Workers

THIS SECTION IS UNDER CONSTRUCTION.

If you have questions or would like to help please open an issue on GitHub.

Gitlab Merge Request Worker

Models & Tables they populate-

  1. merge_requests: This model deals with the data related to Merge Requests(MR) of a project. The tables populated are mentioned below-

    1.1. pull_requests: The data relating to each MR is stored in this table.

    1.2. pull_request_labels: Stores Labels of each MR.

    1.3. pull_request_assignees: Stores the assignees of the MR.

    1.4. pull_request_reviewers: Stores the list of all possible reviewers for the MR.

    1.5. pull_request_events: Events like merged, closed, etc for each MR with their timestamp are stored in this table.

    1.6. pull_request_meta: Stores meta data of the MR, like the info of the base.

    1.7. pull_request_message_ref: Stores reference data for each message.

    1.8. pull_request_repo: Stores the data related to the project to which the MR belongs.

    1.9. message: Stores the messages on the MR thread.

    1.10: contributors: Stores the information related to each contributor of the project. Its implementation is in the base worker class. query_gitlab_contributors

  2. merge_request_commits: This model deals with the commit data of each MR-

    2.1. pull_request_commits: Commits and their details are stored in this table along with the MR ID for mapping.

  3. merge_request_files: This model deals with the details of changes made in a file.

    3.1. pull_request_files: Stores details of changes made in each file

This worker has an architecture same as the Pull Request Worker. Whenever you send a task for any model, it hits the API endpoints to fetch the data. Duplicates are ignored and only upsert operations (Update/Insert) are performed. The tables in which the data is populated are common for both Github Pull Request Worker & Gitlab Merge Request Worker. The tables and the columns are made with respect to the Github API naming and logic as initially Augur only supported Github worker. But it is easy to understand the mapping between the naming conventions of Github & Gitlab API.

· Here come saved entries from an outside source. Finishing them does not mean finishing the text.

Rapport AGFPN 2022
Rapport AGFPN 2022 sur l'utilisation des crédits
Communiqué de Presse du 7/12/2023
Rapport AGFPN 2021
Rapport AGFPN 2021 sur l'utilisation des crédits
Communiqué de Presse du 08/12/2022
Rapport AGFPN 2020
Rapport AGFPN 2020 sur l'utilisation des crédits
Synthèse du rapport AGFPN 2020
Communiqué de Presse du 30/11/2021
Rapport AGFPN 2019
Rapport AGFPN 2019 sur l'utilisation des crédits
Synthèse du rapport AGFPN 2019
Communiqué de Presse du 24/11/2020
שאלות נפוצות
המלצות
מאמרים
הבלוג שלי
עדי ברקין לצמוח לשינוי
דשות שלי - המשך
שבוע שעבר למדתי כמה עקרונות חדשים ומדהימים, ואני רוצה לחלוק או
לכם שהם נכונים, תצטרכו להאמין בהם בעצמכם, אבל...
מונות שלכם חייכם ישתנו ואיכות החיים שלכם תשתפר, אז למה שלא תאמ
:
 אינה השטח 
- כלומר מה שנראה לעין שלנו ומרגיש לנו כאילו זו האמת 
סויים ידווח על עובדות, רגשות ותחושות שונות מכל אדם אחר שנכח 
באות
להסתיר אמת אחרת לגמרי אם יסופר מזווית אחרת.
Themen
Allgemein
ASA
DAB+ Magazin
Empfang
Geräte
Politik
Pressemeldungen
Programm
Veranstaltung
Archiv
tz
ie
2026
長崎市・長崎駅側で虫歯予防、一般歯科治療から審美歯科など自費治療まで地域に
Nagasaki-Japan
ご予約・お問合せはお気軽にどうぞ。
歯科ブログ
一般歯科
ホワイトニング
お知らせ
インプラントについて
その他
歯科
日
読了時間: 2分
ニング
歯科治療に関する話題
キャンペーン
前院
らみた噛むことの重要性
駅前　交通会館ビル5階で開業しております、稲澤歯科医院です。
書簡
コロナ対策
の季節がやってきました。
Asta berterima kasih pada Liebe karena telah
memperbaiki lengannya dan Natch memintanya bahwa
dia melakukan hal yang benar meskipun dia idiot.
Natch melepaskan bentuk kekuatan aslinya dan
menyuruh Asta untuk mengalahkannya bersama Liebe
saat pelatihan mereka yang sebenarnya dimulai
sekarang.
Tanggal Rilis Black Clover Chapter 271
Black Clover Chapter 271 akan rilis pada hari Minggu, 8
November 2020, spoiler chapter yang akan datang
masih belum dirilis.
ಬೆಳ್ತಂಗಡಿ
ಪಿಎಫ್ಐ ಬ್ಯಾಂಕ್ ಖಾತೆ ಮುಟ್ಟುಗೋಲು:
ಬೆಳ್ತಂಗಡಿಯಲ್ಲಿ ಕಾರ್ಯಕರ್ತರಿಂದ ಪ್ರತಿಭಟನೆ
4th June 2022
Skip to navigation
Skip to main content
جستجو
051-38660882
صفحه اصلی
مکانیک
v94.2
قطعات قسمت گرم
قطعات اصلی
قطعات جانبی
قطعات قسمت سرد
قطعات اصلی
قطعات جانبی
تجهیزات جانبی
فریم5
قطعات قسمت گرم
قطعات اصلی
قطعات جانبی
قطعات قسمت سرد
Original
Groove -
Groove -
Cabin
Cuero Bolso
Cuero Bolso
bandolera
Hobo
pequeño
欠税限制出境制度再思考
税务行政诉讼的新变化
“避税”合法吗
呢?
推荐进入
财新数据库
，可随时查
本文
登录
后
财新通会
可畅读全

There are only a few considerable differences between the APIs:

1. Project can be owned by a group of people in Gitlab while in Github, there is always a unique repo owner (basically the one who created the repo). Repo could be owned by an organization but the Github API values the repo creator and returns the creator as the unique owner. Although Gitlab doesn’t differentiate between the group of owners and the project creator, we explicitly store the Gitlab project creator as the unique owner.

2.Gitlab API returns the email addresses of closed Gitlab accounts but they don’t have a unique source id associated with them. They have a login/username which is enough for our use-case.

3.Gitlab allows 10X more requests per minute than Github API, so you may not need to store multiple API keys in the worker_oauth table.

Gitlab Issues Worker - Populated Models

  1. issues: This model deals with the data related to the issues of a project. The tables populated are mentioned below-

    1.1. issues: The data related to each issue(issue name, gitlab issue id, date_created, etc..) is stored in this table.

    1.2. issue_labels: Stores Labels of each issue.

    1.3. issues_assignees: Stores the assignees of the issue.

    1.4. issue_messages: Stores all of the comments associated with a particular issue.

    1.5. issue_events: Events like opened, closed, etc for each issue are stored in this table.

This worker has an architecture similar to that of the Gitlab Issues Worker. Whenever you send a task for issue collection, it hits the API endpoints to fetch the data. Duplicates are ignored and only upsert operations (Update/Insert) are performed. The issues model acts as a central repository for Github & Gitlab issue workers. Some of the columns present in the tables might be a bit off with respect to the Gitlab Worker, but easily perceptible.